ASSIGNED TASK => All of the data is to be set down again without alteration.

[Saved entries]
-- -- --
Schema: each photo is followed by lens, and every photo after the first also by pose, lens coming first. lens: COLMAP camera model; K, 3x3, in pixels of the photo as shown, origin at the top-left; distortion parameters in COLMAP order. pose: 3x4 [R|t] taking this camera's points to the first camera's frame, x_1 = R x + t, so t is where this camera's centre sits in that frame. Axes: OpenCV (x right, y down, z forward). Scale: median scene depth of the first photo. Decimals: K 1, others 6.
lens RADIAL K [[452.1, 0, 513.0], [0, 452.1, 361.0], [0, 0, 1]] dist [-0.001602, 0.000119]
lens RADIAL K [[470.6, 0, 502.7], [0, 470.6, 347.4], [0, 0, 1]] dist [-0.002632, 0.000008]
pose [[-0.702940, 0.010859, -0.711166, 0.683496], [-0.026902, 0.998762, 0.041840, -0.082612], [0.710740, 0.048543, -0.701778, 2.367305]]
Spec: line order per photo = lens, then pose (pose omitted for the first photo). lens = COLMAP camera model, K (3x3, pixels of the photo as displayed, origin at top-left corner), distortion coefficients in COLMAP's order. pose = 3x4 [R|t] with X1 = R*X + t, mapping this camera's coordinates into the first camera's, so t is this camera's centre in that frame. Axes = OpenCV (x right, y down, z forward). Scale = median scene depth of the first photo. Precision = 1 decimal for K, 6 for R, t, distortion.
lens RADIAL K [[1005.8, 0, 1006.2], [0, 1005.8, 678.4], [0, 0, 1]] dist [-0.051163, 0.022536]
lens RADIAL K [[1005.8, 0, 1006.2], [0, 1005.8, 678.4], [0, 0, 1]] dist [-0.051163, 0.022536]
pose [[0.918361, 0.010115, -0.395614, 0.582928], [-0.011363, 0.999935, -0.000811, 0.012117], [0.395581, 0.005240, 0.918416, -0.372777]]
-- -- --
ANSWER TO THE EXERCISE =>
Schema: each photo is followed by lens, and every photo after the first also by pose, lens coming first. lens: COLMAP camera model; K, 3x3, in pixels of the photo as shown, origin at the top-left; distortion parameters in COLMAP order. pose: 3x4 [R|t] taking this camera's points to the first camera's frame, x_1 = R x + t, so t is where this camera's centre sits in that frame. Axes: OpenCV (x right, y down, z forward). Scale: median scene depth of the first photo. Decimals: K 1, others 6.
lens RADIAL K [[452.1, 0, 513.0], [0, 452.1, 361.0], [0, 0, 1]] dist [-0.001602, 0.000119]
lens RADIAL K [[470.6, 0, 502.7], [0, 470.6, 347.4], [0, 0, 1]] dist [-0.002632, 0.000008]
pose [[-0.702940, 0.010859, -0.711166, 0.683496], [-0.026902, 0.998762, 0.041840, -0.082612], [0.710740, 0.048543, -0.701778, 2.367305]]
Spec: line order per photo = lens, then pose (pose omitted for the first photo). lens = COLMAP camera model, K (3x3, pixels of the photo as displayed, origin at top-left corner), distortion coefficients in COLMAP's order. pose = 3x4 [R|t] with X1 = R*X + t, mapping this camera's coordinates into the first camera's, so t is this camera's centre in that frame. Axes = OpenCV (x right, y down, z forward). Scale = median scene depth of the first photo. Precision = 1 decimal for K, 6 for R, t, distortion.
lens RADIAL K [[1005.8, 0, 1006.2], [0, 1005.8, 678.4], [0, 0, 1]] dist [-0.051163, 0.022536]
lens RADIAL K [[1005.8, 0, 1006.2], [0, 1005.8, 678.4], [0, 0, 1]] dist [-0.051163, 0.022536]
pose [[0.918361, 0.010115, -0.395614, 0.582928], [-0.011363, 0.999935, -0.000811, 0.012117], [0.395581, 0.005240, 0.918416, -0.372777]]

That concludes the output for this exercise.